Whilst we keep being told there is a massed hoard of Conservative ‘entryists’ suddenly supporting the Labour Party for the express purpose of voting for Jeremy Corbyn, Transport Secretary Patrick McLoughlin clearly isn’t one of them. Writing in The Telegraph this week, he went so far to describe him and fellow leadership candidates Andy Burnham and Yvette Cooper as ‘anti-north’, seeming not to notice the later pair have constituencies around Wigan and Wakefield.
The reason for this bizarre statement is that they don’t appear totally convinced in the merits of his pet project, HS2. Showing they have actually been paying attention to the progress of the project, Burnham thinks “the top transport priority for our country is east-west links rather than north-south”,Corbyn said it risked “turning our great regional cities into dormitories for London businesses”, while a spokesman for Cooper chipped in that there were “questions to be asked about value for money”.
Whilst this trio clearly know what they are talking about, McLoughlins’ article displayed a disappointing disconnect with reality. In a forlorn attempt to display an understanding of, economics, he tried to claim that if alive today, Adam Smith would be on his side, claiming he taught us that without transport, “Every farmer must be butcher, baker and brewer”.
Well no actually Patrick, whilst talking about the isolated communities in the Scottish Highlands, Adam was trying to say that large markets breed specialists, whilst small markets breed generalists. And as you clearly missed them, the points Smith made about transport all concerned freight, which of course HS2 will not carry. In the 18th Century, pretty much the only people who did not live where they worked were MPs. So that’s something else we can thank our politicians for inventing, the concept of commuting, and creating more commuters who would travel even greater distances is what HS2 is all about.
Most of the rest of what McLoughlin had to say, equally aimed to rewrite history. He lamented that “Investment in northern transport declined and the North declined with it.”, forgetting that the over-reliance of regions on the specialised industries which Smith advocated left them vulnerable, as the rest of the world industrialised. The fact the first section of UK motorway was the Preston stretch of the M6 was lost on him, as clearly is the existence of the M62 and the like.
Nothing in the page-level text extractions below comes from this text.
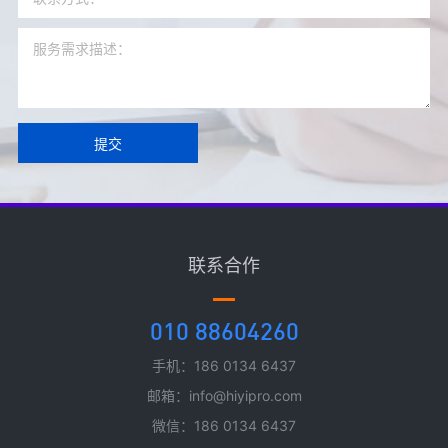
提交
联系合作
010 88604260
手机：186 0134 6437
邮箱：info@hiyipro.com
微信：186 0134 6437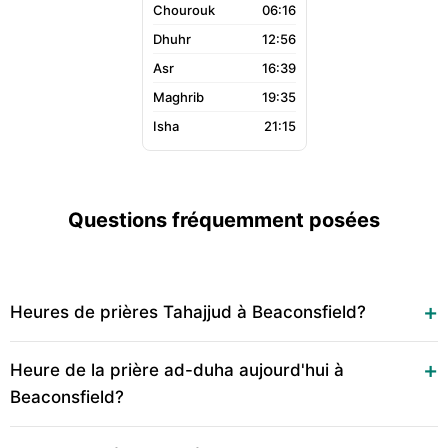
06:16
12:56
16:39
19:35
21:15
Questions fréquemment posées
Heures de prières Tahajjud à Beaconsfield?
Heure de la prière ad-duha aujourd'hui à
Beaconsfield?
Perhaps the worst comment, an oft repeated catchphrase of the bloke who is in charge of our transport network was that “By 2010 no new railway had been built north of Birmingham for over 100 years”. Given that HS2 is meant to be all about ‘The North’, but only gets as far as Manchester and Leeds, the Tyne and Wear Metro which has been extended several times since inception in the 1970s is obviously too far North for him. Whilst the Welsh Valley lines reopened under Labour are indeed south of Birmingham, the various new railways in Scotland built this century are not. In total, between 1995 and 2009, 27 new lines comprising 199 miles of track and 68 stations were opened in the UK.
Finally, to prove he hasn’t got a clue about the project he is charge of, McLoughlin tried to make out HS2 would ‘join up’ Leeds and Manchester. Well, yes, but only if people want to change at a station a couple of miles from Birmingham Airport to get between the two.
There can only be one way to describe McLoughlins’ need to speak up at this point: Running scared from people who’ve clearly got a greater grasp of what HS2 represents than he does. Opposing HS2 would help restore faith in Labours’ economic competence. No wonder the government is panicking.